Por Minha Receita
Quem acompanha doramas provavelmente já se pegou desejando saborear os pratos que aparecem nas cenas – do ramyeon (também conhecido como lamen ou ramen) soltando fumaça ao samgyeopsal (churrasco coreano) grelhado lentamente, passando pelo kimchi (hortaliças fermentadas) caseiro feito com todo o cuidado. Nas séries asiáticas, a comida não é só um detalhe: ela compõe as engrenagens da narrativa e é usada para tensionar, revelar ou reconciliar personagens.

O fenômeno é um espelho da cultura asiática, em que comer, mais do que uma necessidade fisiológica, é um ato de união, respeito e celebração. Produzidos principalmente no Japão, na Coreia do Sul e em Taiwan, os doramas também se valem das refeições como instâncias simbólicas, em que se elaboram afetos e conflitos. A gastronomia é usada como ferramenta para comunicar valores culturais, sociais e emocionais e opera como uma chave de leitura da vida local — um ponto de entrada sensorial para mundos distintos e distantes.
Em Something in the Rain (2018), por exemplo, o gesto de cozinhar para o outro se apresenta como uma forma silenciosa de expressar sentimentos. Os pratos refletem o estado emocional dos personagens, condensando aquilo que a narrativa nem sempre verbaliza – um prato servido pode ser um pedido de desculpas ou uma declaração de amor.
Já em Misaeng (2014), o jantar entre colegas de trabalho representa o momento em que as hierarquias se desfazem e as relações de poder se reconfiguram fora do ambiente formal; e, em Itaewon Class (2020), a história de um restaurante coreano serve como pano de fundo para discutir racismo, desigualdade e disputas de poder — sempre mediadas pela comida.
Do kimbap (rolinho de arroz envolvido por alga), que simboliza a amizade, ao bulgogi (carne marinada grelhada), marcado pela tradição, cada prato reforça os laços entre personagens e espectadores — e os roteiristas sabem disso. Essa estética não é gratuita: a disposição dos alimentos, os ângulos das câmeras e o ritmo das cenas são pensados para potencializar o apelo visual e emocional.

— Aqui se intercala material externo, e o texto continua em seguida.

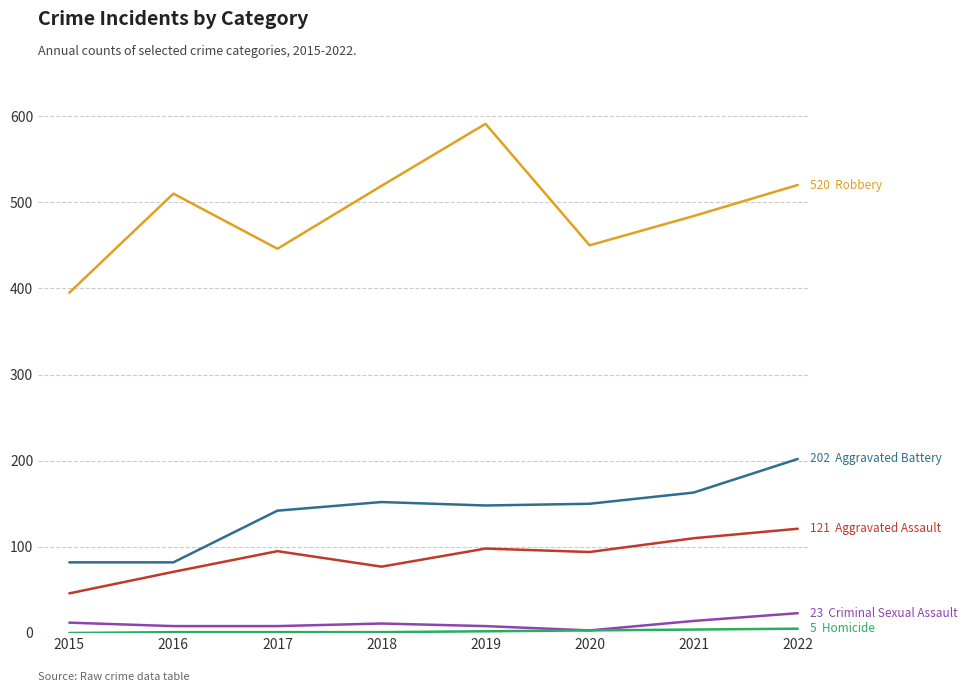

Which category has the highest value across all series?

2019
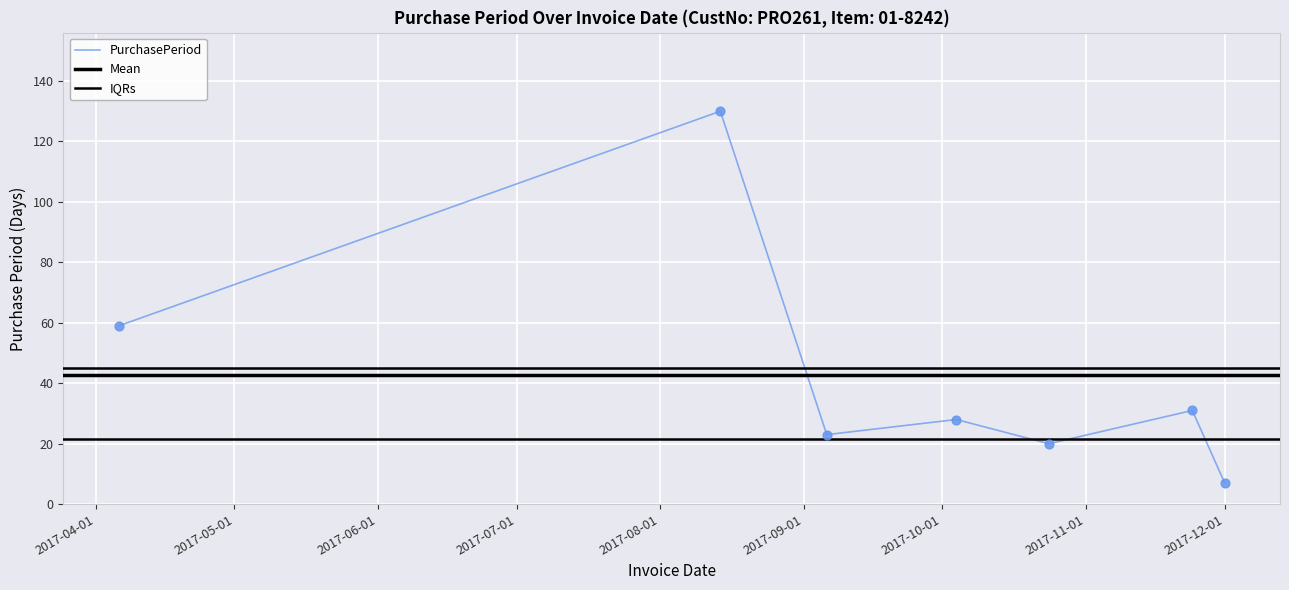

What is the change in value from 2017-10-04 to 2017-11-24?

+3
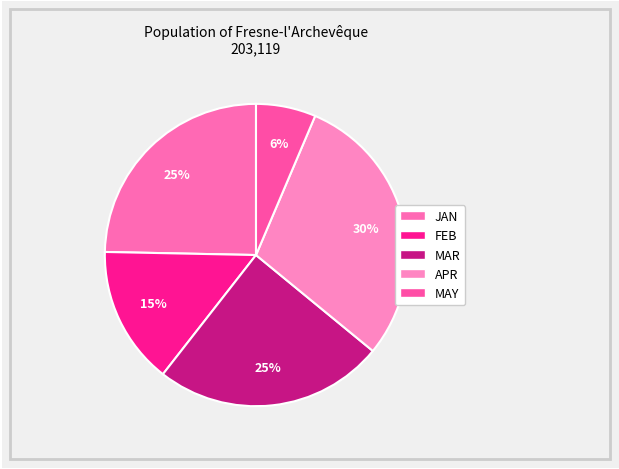

To the nearest percent, what is the difference between the largest and smallest slice percentages?

23%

Por isso, essas produções tendem a apresentar pratos multicoloridos, texturas contrastantes e uma mise-en-scène calculada para despertar não só o apetite, mas também a curiosidade. Este recurso visual não é apenas atrativo, mas também estratégico, garantindo engajamento e peso dramático à trama. Let’s Eat (2013), por exemplo, ficou conhecida por cenas longas e detalhadas de refeições, nas quais o ato de comer ocupa o centro da narrativa.
A popularização dessas séries vem gerando também uma nova onda de interesse pela culinária asiática no Brasil, impulsionando o consumo de pratos tradicionais como o jajangmyeon (macarrão com molho de feijão preto) e o tteokbokki (bolinho de arroz picante). Os doces asiáticos, como o mochi e o mooncake, também estão em alta, conquistando espaço em cafeterias e confeitarias e ampliando um repertório de sabores antes dominado por influências europeias.

Mais do que uma tendência gastronômica, trata-se de um fenômeno cultural que faz da comida uma forma de narrar mundos, deslocar fronteiras e despertar o desejo de experimentar o que, por muito tempo, era desconhecido – pelo paladar, mas também por todos os símbolos que carrega.